__Task__
Gather and copy every line in the rows below that contains the string "total". Case counts.

BEGIN Supplied data

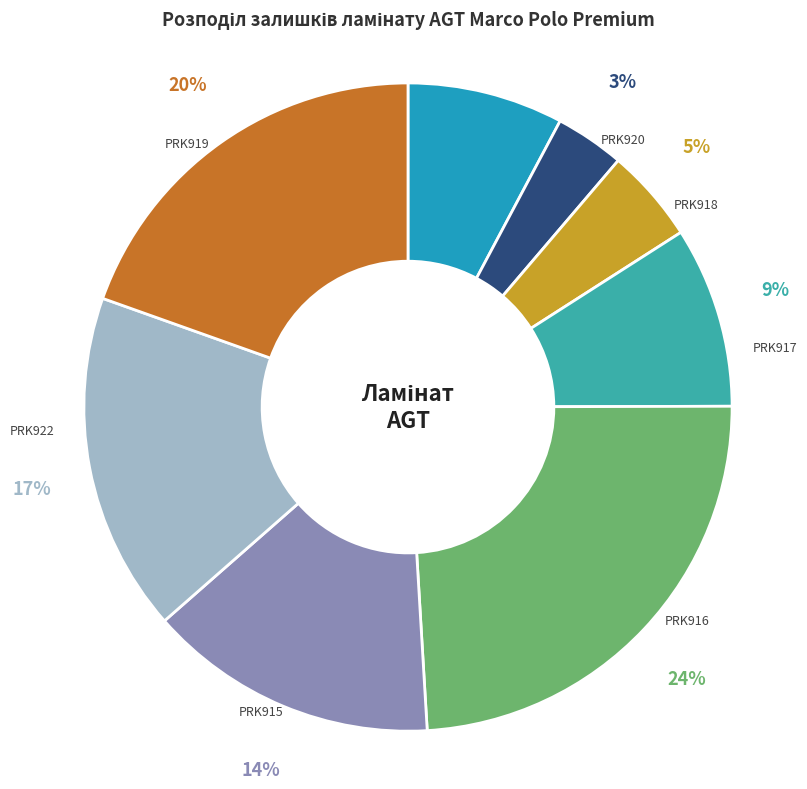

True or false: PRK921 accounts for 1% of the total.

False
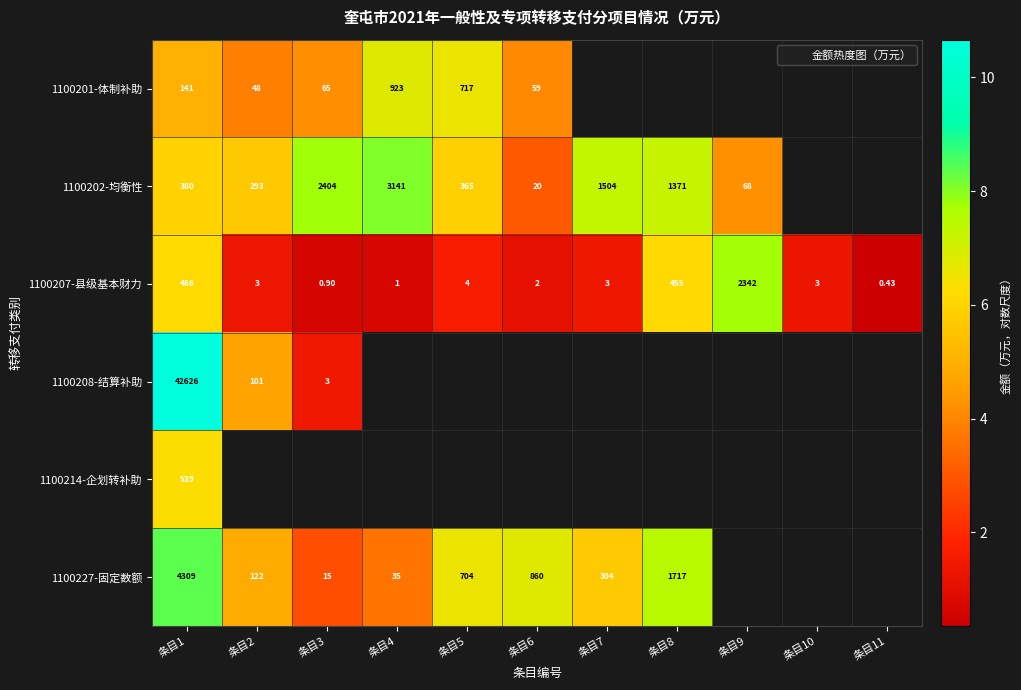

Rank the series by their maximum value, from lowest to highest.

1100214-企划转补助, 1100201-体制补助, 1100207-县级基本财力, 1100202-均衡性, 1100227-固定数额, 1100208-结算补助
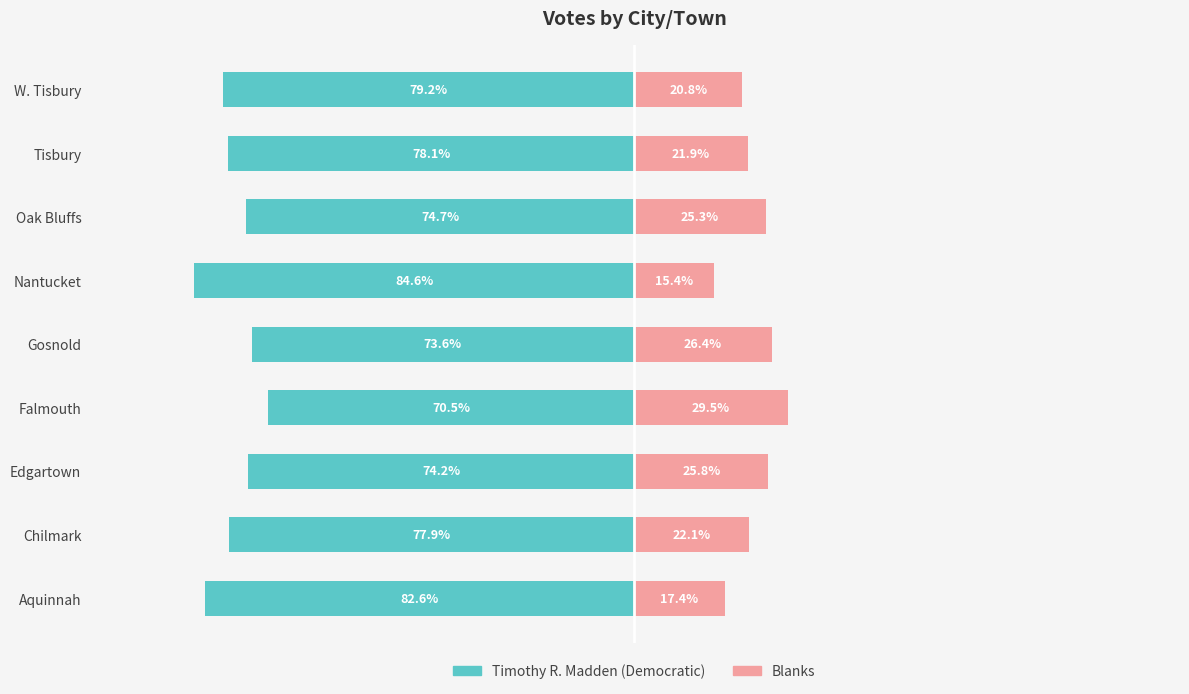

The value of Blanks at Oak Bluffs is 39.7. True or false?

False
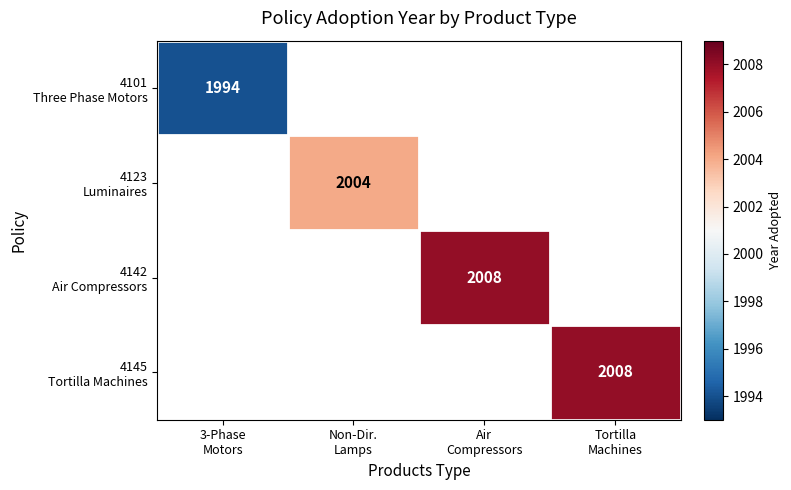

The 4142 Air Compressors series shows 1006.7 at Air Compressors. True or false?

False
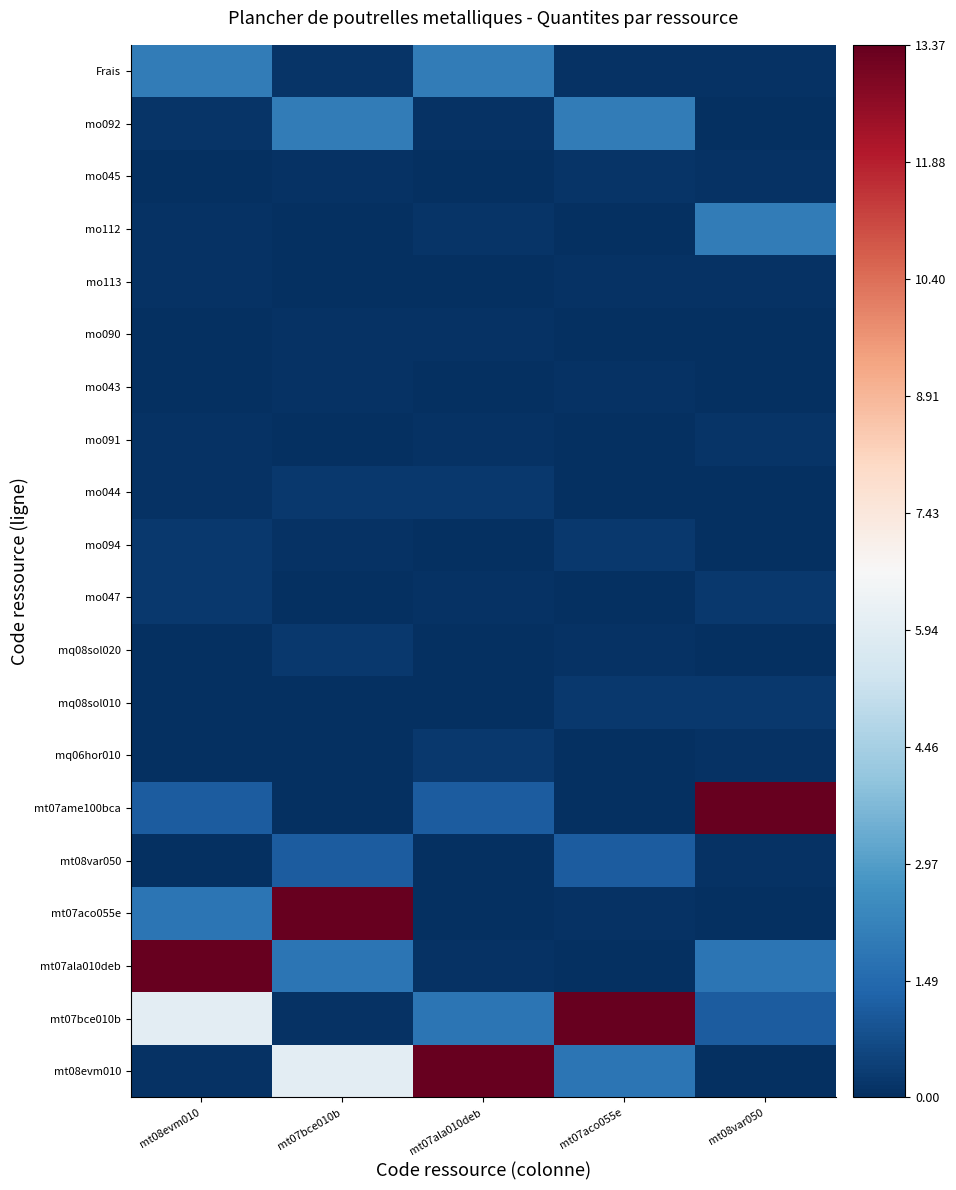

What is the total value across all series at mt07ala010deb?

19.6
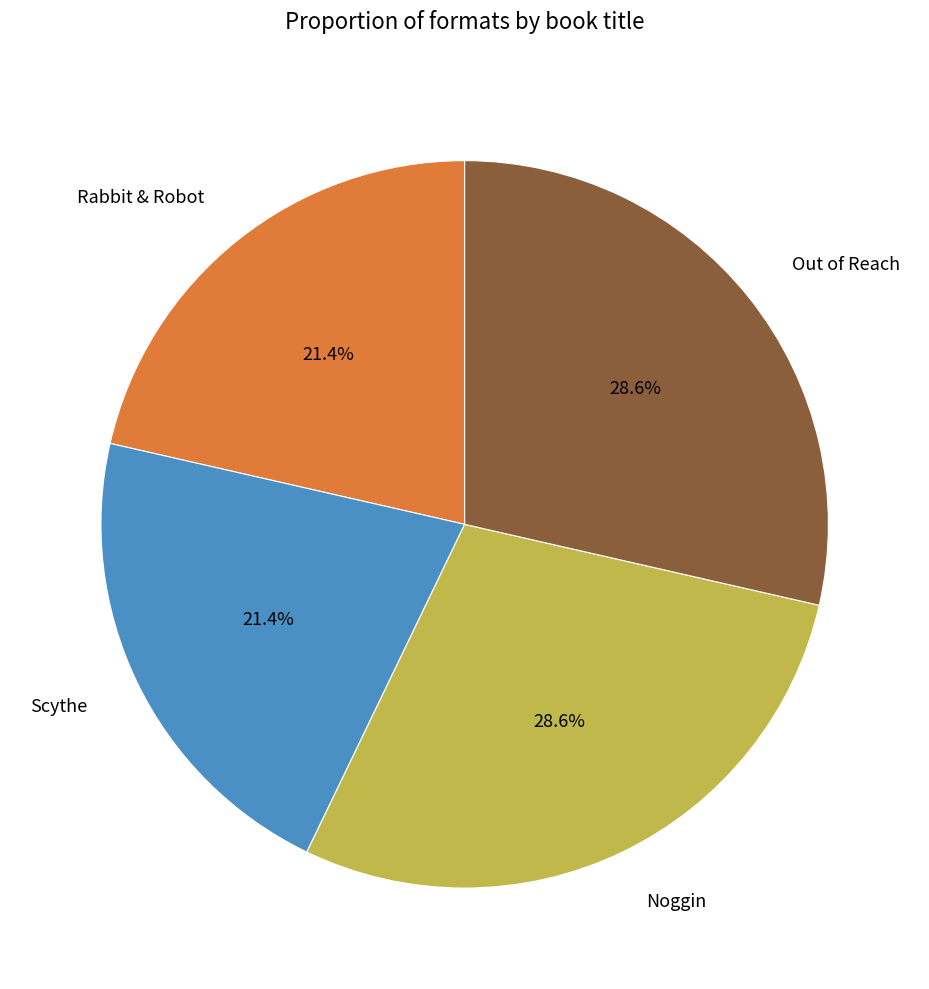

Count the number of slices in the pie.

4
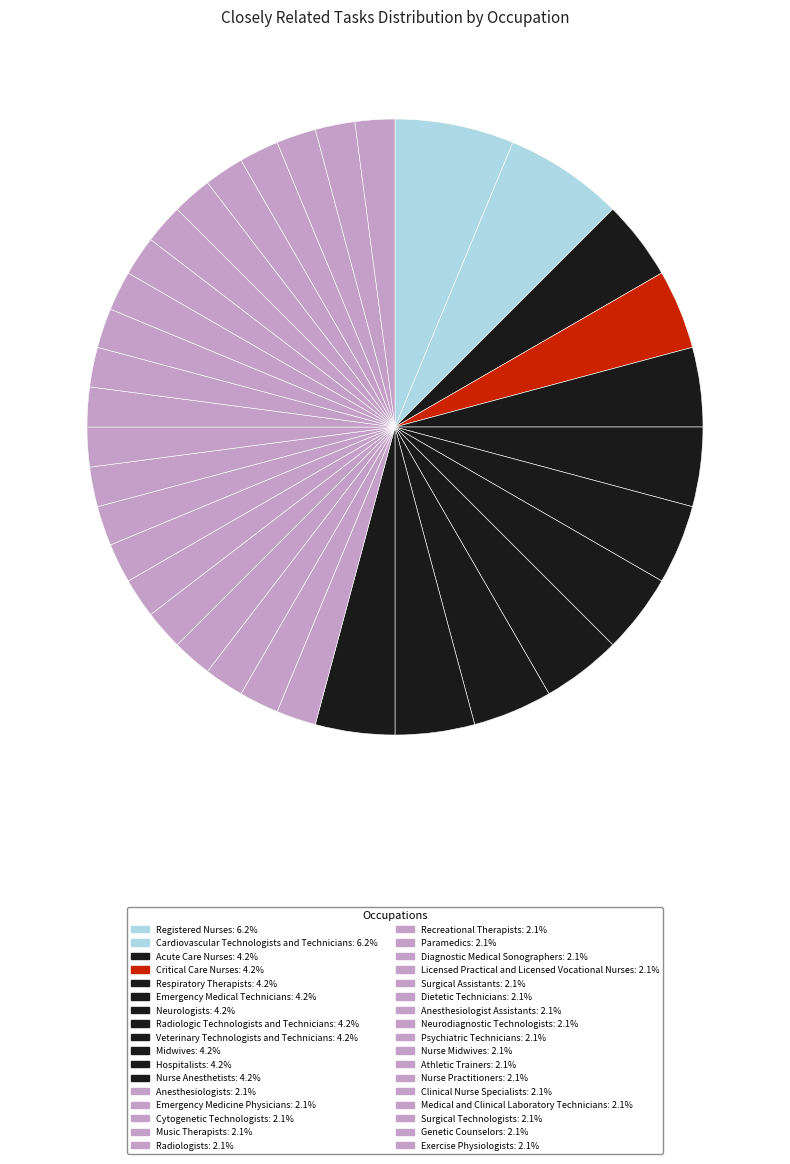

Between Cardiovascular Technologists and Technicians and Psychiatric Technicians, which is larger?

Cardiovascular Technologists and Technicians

END Supplied data

__Solution for this task__
True or false: PRK921 accounts for 1% of the total.
What is the total value across all series at mt07ala010deb?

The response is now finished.